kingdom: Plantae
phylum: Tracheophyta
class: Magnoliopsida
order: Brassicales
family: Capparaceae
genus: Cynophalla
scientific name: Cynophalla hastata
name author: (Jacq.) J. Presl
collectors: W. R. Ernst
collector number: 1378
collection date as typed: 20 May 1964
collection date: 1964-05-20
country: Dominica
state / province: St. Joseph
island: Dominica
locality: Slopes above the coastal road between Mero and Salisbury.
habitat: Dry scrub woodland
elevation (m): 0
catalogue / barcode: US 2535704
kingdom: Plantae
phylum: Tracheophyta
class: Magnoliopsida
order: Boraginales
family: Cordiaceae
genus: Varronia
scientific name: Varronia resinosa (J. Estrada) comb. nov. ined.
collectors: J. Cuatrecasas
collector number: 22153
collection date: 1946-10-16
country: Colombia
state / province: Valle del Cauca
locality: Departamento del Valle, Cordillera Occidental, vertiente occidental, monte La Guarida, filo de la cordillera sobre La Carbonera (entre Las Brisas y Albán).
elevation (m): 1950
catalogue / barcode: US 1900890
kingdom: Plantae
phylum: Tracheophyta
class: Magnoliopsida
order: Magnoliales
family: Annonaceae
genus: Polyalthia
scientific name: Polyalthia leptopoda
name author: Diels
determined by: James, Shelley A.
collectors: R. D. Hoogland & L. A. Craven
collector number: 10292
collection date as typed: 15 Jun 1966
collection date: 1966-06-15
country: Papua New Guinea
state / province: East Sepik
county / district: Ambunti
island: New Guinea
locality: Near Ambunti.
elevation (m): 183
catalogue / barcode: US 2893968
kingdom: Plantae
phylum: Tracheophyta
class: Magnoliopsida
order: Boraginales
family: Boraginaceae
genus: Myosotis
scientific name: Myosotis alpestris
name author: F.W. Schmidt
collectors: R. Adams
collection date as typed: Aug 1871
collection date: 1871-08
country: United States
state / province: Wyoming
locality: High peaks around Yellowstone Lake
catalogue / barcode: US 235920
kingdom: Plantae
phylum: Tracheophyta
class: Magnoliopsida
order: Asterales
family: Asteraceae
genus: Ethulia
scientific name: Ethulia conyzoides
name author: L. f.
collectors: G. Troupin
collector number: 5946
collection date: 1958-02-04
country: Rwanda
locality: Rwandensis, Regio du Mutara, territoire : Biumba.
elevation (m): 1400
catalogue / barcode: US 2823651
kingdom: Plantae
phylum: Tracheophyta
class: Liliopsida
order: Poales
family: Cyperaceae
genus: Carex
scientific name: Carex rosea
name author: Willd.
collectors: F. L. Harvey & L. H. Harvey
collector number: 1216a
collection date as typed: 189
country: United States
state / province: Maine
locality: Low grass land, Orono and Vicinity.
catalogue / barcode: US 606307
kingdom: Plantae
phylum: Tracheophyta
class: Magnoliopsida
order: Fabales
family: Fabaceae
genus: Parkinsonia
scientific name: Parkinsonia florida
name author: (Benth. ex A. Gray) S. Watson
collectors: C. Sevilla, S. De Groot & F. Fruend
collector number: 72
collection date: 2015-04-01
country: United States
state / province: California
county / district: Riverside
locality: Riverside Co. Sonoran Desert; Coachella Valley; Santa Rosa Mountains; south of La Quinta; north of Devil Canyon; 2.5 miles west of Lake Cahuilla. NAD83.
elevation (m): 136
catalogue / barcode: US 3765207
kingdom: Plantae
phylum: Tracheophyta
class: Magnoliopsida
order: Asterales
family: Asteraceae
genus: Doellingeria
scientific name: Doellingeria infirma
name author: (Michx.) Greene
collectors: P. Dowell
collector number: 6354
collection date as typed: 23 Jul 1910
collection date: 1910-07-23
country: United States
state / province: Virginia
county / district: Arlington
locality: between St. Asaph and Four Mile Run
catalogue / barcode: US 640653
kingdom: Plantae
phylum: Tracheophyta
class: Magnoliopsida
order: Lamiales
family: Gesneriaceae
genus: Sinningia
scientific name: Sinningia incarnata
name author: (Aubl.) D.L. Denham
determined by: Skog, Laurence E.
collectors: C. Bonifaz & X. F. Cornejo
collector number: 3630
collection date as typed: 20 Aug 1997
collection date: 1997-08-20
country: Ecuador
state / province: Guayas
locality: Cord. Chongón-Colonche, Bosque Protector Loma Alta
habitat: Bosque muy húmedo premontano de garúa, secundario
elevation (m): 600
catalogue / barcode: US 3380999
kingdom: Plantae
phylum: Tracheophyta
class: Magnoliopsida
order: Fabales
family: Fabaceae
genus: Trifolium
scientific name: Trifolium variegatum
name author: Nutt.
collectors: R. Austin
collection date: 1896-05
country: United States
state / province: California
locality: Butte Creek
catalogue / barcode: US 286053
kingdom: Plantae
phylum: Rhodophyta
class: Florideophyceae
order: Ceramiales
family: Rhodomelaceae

========================================================================

◆ Given problem: State only how many lines in the material above contain the string "county".

◆ Reply: 3